Task to carry out — Every entry should appear in your answer exactly as it does here.

Data excerpts —
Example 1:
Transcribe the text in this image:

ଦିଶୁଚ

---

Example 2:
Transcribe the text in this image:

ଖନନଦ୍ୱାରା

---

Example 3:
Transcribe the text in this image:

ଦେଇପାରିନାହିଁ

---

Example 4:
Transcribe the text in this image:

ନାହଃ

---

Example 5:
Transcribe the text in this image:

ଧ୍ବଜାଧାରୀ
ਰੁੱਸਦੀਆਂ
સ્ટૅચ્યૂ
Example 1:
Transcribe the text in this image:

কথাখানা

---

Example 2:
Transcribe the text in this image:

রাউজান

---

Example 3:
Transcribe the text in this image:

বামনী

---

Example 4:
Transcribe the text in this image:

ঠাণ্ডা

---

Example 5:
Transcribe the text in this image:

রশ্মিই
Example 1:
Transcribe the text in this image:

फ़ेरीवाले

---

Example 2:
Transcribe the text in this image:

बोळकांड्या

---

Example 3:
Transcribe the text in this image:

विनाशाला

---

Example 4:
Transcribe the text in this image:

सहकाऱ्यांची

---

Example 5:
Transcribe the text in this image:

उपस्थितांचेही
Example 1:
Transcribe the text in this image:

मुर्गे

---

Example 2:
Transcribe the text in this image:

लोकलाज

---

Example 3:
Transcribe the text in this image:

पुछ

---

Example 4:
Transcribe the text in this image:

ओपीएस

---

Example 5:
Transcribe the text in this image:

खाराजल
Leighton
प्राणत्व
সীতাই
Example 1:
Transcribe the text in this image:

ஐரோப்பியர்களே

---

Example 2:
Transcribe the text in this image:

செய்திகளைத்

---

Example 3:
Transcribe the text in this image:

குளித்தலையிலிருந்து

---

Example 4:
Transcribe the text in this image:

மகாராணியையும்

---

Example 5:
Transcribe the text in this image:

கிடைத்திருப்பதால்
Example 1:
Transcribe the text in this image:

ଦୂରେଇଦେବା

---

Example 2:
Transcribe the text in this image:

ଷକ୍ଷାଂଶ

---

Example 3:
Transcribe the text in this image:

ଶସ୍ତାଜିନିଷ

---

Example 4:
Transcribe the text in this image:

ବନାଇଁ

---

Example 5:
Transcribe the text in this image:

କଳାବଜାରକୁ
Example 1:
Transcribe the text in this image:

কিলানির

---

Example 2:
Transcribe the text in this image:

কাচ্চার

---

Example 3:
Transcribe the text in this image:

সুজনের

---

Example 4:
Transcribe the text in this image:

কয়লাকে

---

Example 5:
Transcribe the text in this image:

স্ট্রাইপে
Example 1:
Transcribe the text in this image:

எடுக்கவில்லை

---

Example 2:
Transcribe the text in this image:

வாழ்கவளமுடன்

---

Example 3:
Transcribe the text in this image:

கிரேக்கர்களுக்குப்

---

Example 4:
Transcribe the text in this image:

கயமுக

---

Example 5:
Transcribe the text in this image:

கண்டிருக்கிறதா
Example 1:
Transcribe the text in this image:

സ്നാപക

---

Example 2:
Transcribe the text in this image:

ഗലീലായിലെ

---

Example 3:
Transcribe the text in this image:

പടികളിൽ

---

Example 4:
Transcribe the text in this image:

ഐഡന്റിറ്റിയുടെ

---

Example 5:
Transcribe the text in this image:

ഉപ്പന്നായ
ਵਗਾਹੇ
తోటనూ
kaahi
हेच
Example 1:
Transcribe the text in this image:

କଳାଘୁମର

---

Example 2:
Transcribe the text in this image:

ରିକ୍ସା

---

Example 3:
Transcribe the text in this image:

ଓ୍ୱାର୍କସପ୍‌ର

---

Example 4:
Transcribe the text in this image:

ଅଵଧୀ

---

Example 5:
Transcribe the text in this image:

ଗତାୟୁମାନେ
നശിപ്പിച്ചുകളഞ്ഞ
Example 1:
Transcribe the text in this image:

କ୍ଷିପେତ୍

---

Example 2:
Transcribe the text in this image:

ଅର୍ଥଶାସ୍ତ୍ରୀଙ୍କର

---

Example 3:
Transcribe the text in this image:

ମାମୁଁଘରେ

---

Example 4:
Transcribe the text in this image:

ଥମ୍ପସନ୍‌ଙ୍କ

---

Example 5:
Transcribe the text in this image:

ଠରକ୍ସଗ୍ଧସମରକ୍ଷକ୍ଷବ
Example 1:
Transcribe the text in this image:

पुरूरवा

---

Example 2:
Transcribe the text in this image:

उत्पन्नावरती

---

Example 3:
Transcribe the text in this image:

Exercise output —
Example 1:
Transcribe the text in this image:

ଦିଶୁଚ

---

Example 2:
Transcribe the text in this image:

ଖନନଦ୍ୱାରା

---

Example 3:
Transcribe the text in this image:

ଦେଇପାରିନାହିଁ

---

Example 4:
Transcribe the text in this image:

ନାହଃ

---

Example 5:
Transcribe the text in this image:

ଧ୍ବଜାଧାରୀ
ਰੁੱਸਦੀਆਂ
સ્ટૅચ્યૂ
Example 1:
Transcribe the text in this image:

কথাখানা

---

Example 2:
Transcribe the text in this image:

রাউজান

---

Example 3:
Transcribe the text in this image:

বামনী

---

Example 4:
Transcribe the text in this image:

ঠাণ্ডা

---

Example 5:
Transcribe the text in this image:

রশ্মিই
Example 1:
Transcribe the text in this image:

फ़ेरीवाले

---

Example 2:
Transcribe the text in this image:

बोळकांड्या

---

Example 3:
Transcribe the text in this image:

विनाशाला

---

Example 4:
Transcribe the text in this image:

सहकाऱ्यांची

---

Example 5:
Transcribe the text in this image:

उपस्थितांचेही
Example 1:
Transcribe the text in this image:

मुर्गे

---

Example 2:
Transcribe the text in this image:

लोकलाज

---

Example 3:
Transcribe the text in this image:

पुछ

---

Example 4:
Transcribe the text in this image:

ओपीएस

---

Example 5:
Transcribe the text in this image:

खाराजल
Leighton
प्राणत्व
সীতাই
Example 1:
Transcribe the text in this image:

ஐரோப்பியர்களே

---

Example 2:
Transcribe the text in this image:

செய்திகளைத்

---

Example 3:
Transcribe the text in this image:

குளித்தலையிலிருந்து

---

Example 4:
Transcribe the text in this image:

மகாராணியையும்

---

Example 5:
Transcribe the text in this image:

கிடைத்திருப்பதால்
Example 1:
Transcribe the text in this image:

ଦୂରେଇଦେବା

---

Example 2:
Transcribe the text in this image:

ଷକ୍ଷାଂଶ

---

Example 3:
Transcribe the text in this image:

ଶସ୍ତାଜିନିଷ

---

Example 4:
Transcribe the text in this image:

ବନାଇଁ

---

Example 5:
Transcribe the text in this image:

କଳାବଜାରକୁ
Example 1:
Transcribe the text in this image:

কিলানির

---

Example 2:
Transcribe the text in this image:

কাচ্চার

---

Example 3:
Transcribe the text in this image:

সুজনের

---

Example 4:
Transcribe the text in this image:

কয়লাকে

---

Example 5:
Transcribe the text in this image:

স্ট্রাইপে
Example 1:
Transcribe the text in this image:

எடுக்கவில்லை

---

Example 2:
Transcribe the text in this image:

வாழ்கவளமுடன்

---

Example 3:
Transcribe the text in this image:

கிரேக்கர்களுக்குப்

---

Example 4:
Transcribe the text in this image:

கயமுக

---

Example 5:
Transcribe the text in this image:

கண்டிருக்கிறதா
Example 1:
Transcribe the text in this image:

സ്നാപക

---

Example 2:
Transcribe the text in this image:

ഗലീലായിലെ

---

Example 3:
Transcribe the text in this image:

പടികളിൽ

---

Example 4:
Transcribe the text in this image:

ഐഡന്റിറ്റിയുടെ

---

Example 5:
Transcribe the text in this image:

ഉപ്പന്നായ
ਵਗਾਹੇ
తోటనూ
kaahi
हेच
Example 1:
Transcribe the text in this image:

କଳାଘୁମର

---

Example 2:
Transcribe the text in this image:

ରିକ୍ସା

---

Example 3:
Transcribe the text in this image:

ଓ୍ୱାର୍କସପ୍‌ର

---

Example 4:
Transcribe the text in this image:

ଅଵଧୀ

---

Example 5:
Transcribe the text in this image:

ଗତାୟୁମାନେ
നശിപ്പിച്ചുകളഞ്ഞ
Example 1:
Transcribe the text in this image:

କ୍ଷିପେତ୍

---

Example 2:
Transcribe the text in this image:

ଅର୍ଥଶାସ୍ତ୍ରୀଙ୍କର

---

Example 3:
Transcribe the text in this image:

ମାମୁଁଘରେ

---

Example 4:
Transcribe the text in this image:

ଥମ୍ପସନ୍‌ଙ୍କ

---

Example 5:
Transcribe the text in this image:

ଠରକ୍ସଗ୍ଧସମରକ୍ଷକ୍ଷବ
Example 1:
Transcribe the text in this image:

पुरूरवा

---

Example 2:
Transcribe the text in this image:

उत्पन्नावरती

---

Example 3:
Transcribe the text in this image:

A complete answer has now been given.